PROBLEMS TO SOLVE:
• 1. List, in order, what the passage on freezing embryos and eggs says can be done to unfertilized eggs.
• 2. Continue the passage on freezing embryos and eggs from its last sentence.

BEGIN READING TEXT

Embryos and eggs can now be successfully frozen and thawed better than ever. Until recently, embryo and egg freezing (also called cryopreservation) were accomplished with a technology known as “slow freezing.” This has recently been replaced with a more sophisticated technology called vitrification, which is generally felt to be a superior process for cryopreservation.
Freezing embryos and eggs
When patients undergo an in vitro fertilization (IVF) cycle, they will hopefully produce a number of viable embryos. Any embryos that aren’t immediately transferred back to the patient are placed in cryostorage, meaning they are frozen and stored until they are needed for later transfer. Unfertilized eggs can also be frozen for future use, when they can be thawed, fertilized, and transferred into the uterus.
The problem with freezing any cell in the body is that the fluid inside of the cells can form damaging ice crystals. Vitrification is the practice of freezing an egg or embryo with extremely rapid cooling ‒ so fast that ice crystals never form.

END READING TEXT
BEGIN LISTED RECORDS

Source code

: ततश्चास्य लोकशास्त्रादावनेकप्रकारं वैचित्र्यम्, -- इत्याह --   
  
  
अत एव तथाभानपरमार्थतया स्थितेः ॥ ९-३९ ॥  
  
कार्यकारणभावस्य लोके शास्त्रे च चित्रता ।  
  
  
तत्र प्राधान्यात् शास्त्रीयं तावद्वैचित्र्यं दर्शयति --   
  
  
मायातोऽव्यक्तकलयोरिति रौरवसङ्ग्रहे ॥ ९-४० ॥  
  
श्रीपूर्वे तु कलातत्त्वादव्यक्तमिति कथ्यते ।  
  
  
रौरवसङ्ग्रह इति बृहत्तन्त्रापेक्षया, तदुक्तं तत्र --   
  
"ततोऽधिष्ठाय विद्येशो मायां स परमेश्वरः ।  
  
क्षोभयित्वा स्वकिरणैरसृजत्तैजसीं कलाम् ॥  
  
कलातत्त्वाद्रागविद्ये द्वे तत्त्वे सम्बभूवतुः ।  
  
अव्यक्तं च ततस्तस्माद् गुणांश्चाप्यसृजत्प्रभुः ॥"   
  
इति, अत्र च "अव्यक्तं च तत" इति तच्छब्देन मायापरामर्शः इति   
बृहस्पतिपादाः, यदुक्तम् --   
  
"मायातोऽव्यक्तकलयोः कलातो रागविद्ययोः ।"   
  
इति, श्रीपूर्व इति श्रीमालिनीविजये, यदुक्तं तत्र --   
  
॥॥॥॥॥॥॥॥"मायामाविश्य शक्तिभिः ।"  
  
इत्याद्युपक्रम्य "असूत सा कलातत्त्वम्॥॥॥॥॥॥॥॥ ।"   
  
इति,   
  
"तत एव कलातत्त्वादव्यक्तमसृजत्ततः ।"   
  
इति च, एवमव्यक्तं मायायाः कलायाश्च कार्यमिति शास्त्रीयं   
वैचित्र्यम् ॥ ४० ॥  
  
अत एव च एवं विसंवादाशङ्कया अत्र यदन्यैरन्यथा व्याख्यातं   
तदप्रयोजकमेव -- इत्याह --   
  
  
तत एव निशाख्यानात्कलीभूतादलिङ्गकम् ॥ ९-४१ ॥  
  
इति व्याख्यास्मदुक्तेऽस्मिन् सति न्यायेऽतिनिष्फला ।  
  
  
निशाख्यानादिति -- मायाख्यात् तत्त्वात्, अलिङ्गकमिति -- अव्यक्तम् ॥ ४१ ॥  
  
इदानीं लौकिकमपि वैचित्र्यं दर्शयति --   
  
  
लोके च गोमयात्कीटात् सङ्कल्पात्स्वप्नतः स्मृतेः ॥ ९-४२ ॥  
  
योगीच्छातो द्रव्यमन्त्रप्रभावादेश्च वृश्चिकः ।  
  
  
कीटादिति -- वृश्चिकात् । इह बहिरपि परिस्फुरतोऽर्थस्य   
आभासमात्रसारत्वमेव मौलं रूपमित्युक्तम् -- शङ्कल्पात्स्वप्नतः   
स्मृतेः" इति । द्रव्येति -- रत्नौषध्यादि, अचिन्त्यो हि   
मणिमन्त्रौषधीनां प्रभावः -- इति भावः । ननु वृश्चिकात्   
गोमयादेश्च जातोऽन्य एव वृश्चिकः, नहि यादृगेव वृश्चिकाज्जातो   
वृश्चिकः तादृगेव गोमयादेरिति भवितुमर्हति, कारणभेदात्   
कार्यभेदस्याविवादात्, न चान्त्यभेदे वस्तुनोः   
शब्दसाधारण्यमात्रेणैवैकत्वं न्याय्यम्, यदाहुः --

END LISTED RECORDS

RESULTS OF THE TASKS:
• 1.
1. Frozen
2. Thawed
3. Fertilized
4. Transferred into the uterus

• 2.
The science behind vitrification
The word “vitrification” comes from the Latin term for glass, vitrum. In the context of freezing eggs and embryos, vitrification is the process of freezing so rapidly that the water molecules don’t have time to form ice crystals, and instead, instantaneously solidify into a glass-like structure. It’s a much more complicated practice than previous “slow freezing” methods, and it has yielded good results. Currently, pregnancy success rates from vitrification are comparable to fresh IVF cycles, a feat that has only been realized in the past several years.
To further explain the difference between “slow freezing” and vitrification, think about when you take food out of your freezer at home. Do you sometimes notice ice crystals that have formed on your food? That’s similar to what doctors used to see inside cells that were “slowly frozen” in the lab, and that ice crystal formation would fracture and destroy many slow frozen specimens.
In contrast, vitrification uses an extremely quick freezing rate (approximately 15,000°C/min) for near-instantaneous freezing. Furthermore, vitrification suspends cryopreserved samples in a crystalline lattice structure that does not have ice crystal formation as a side effect. Many studies have shown very minimal damage that is caused as a result of any vitrification process. Additionally, vitrification technology allows specimens to be stored indefinitely, with little or no negative impact on the length of time the sample is stored. Vitrification has shown extremely encouraging results.